Friday, April 25, 2014

More cartoonish ineptitude from PolitiFact/PunditFact

Image from PolitiFact.com
This time it's Doonesbury.

A character in Garry Trudeau's long-running comic strip claimed Charles and David Koch spent three times more than the combined spending of the top ten unions.

The statement was made as the character was bemoaning the ill effect of the 2010 Citizens United Supreme Court case, which allowed unions and certain nonprofit groups to increase their spending on political activities.

It makes sense to assume the spending is political spending.  PunditFact got that part right.  From there it's all downhill.

1) The Doonesbury character, Kim, says "a pair of nasty billionaires" spent three times what the top ten unions combined spent on politicking.  But PunditFact doesn't check what the Kochs spent directly.  PunditFact gives Doonesbury a pass by looking instead at what nonprofit groups connected to the Koch brothers spent.

PunditFact:
A limited comparison is possible, and we’ll get to that in a bit, but when it comes to tracking Koch money, the two brothers have set up a Byzantine network of nonprofits that make it impossible to know how much of their own money they have put into the game.
There's no way of knowing how much of that money came from sources other than the Kochs.  So this is fact checking?

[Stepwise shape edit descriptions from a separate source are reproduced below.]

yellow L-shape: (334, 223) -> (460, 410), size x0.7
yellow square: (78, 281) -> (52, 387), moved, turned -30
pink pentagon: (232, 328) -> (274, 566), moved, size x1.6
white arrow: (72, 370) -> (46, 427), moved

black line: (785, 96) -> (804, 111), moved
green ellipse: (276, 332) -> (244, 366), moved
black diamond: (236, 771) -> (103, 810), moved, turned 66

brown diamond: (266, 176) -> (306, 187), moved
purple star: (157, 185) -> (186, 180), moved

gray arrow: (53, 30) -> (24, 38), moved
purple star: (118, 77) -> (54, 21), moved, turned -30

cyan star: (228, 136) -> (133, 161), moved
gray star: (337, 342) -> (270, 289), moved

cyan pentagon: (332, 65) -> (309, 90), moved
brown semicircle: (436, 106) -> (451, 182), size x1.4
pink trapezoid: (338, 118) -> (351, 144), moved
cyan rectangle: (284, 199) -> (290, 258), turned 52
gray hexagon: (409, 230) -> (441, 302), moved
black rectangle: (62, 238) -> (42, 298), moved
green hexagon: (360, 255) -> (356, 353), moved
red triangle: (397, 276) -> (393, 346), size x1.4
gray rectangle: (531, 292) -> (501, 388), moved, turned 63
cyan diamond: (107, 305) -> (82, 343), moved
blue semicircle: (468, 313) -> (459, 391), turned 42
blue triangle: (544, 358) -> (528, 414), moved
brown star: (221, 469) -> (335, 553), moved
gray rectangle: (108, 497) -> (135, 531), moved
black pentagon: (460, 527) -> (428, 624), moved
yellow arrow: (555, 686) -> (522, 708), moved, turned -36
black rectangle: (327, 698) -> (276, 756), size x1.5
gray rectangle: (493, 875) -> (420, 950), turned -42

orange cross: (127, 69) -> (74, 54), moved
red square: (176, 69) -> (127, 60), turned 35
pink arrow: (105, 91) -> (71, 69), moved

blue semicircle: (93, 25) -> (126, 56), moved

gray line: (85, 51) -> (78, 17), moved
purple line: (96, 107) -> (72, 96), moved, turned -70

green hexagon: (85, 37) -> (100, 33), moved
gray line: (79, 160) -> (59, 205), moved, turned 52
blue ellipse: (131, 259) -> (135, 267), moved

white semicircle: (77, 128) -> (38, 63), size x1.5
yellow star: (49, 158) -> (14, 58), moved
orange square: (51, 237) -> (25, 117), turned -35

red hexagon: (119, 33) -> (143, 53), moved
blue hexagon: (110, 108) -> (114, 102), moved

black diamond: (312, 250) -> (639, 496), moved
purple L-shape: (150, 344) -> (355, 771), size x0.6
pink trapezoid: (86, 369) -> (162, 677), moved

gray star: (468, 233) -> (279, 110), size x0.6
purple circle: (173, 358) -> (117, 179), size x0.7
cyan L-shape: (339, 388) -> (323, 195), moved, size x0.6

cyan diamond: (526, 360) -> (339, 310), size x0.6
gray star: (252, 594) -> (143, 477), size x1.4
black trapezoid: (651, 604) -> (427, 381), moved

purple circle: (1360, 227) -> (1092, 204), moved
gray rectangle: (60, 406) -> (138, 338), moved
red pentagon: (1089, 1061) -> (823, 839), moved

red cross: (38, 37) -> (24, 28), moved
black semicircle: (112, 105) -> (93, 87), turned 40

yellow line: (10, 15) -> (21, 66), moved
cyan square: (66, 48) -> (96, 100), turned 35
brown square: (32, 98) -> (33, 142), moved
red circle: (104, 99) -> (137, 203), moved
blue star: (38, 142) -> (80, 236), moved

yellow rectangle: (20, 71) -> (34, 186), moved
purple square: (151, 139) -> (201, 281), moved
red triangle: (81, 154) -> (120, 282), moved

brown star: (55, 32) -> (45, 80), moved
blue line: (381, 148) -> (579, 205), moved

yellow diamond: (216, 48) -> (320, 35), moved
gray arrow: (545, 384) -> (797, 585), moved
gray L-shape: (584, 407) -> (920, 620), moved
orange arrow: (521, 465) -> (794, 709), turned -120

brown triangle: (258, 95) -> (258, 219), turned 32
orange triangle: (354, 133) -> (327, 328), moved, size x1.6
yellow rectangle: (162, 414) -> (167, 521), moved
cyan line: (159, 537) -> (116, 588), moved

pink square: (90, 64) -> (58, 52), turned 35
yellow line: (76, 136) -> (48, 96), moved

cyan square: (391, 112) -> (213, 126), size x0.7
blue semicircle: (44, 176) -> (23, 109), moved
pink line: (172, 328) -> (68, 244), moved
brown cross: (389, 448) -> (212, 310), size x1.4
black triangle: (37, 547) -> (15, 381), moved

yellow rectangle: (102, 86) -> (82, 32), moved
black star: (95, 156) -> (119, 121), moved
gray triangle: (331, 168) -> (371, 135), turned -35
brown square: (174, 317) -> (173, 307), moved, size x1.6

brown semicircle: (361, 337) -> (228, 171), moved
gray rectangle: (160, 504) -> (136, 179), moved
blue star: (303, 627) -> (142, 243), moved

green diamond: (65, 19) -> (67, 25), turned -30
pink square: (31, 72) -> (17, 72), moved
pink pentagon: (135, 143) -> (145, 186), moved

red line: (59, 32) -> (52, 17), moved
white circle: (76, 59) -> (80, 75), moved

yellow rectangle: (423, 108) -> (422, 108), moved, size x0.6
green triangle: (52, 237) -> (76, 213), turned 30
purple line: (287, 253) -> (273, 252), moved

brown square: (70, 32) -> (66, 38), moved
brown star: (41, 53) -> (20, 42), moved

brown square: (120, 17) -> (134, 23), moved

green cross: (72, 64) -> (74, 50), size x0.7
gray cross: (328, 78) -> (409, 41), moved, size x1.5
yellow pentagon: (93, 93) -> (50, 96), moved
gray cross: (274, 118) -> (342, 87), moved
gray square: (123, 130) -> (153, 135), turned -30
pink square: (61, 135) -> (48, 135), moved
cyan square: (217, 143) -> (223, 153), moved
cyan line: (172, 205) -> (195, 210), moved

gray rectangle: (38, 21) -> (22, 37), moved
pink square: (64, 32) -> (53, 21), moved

2)   PunditFact's "limited comparison" tracks a narrow type of political spending by a certain class of organization.  PunditFact calls this an apples-to-apples comparison, but in fact the comparison gives unions a free pass on the bulk of their political spending.  A Wall Street Journal analysis makes this clear.  From 2005 to 2012, combined political spending for the top ten union groups averaged over $230 million per year.

3)  PunditFact cited a Huffington Post article in its fact check, but managed to hide from its readers reporting from the HuffPo that figured total union spending at four times that spent by the Koch political networks.  That wouldn't have helped the narrative, would it?


Chart credit:  Huffington Post

PolitiFact, again, communicates using exactly the type of one-sidedness and cherry-picking it was supposedly created to combat.  We don't learn whether the Koch brothers spent more on politics than did the top ten labor unions combined.  We get an estimate of the total shadow spending by political groups associated with the Kochs, compared with a similar estimate for the top ten labor unions.  That estimate doesn't count labor unions' own filings of their total political spending as publicized by the Wall Street Journal.  It's a rigged comparison.

In addition, PolitiFact's ruling effectively ignores its "burden of proof" criterion.  Cartoonist Trudeau provided PunditFact with a cooked set of numbers that failed to support the claim he put in character Kim's word balloon.  PolitiFact gave up on interpreting Kim's words according to their normal meaning and accepted Trudeau's cooking as "Half True."

Again, this isn't fact checking.  It's editorializing from behind a deceitful mask of objectivity.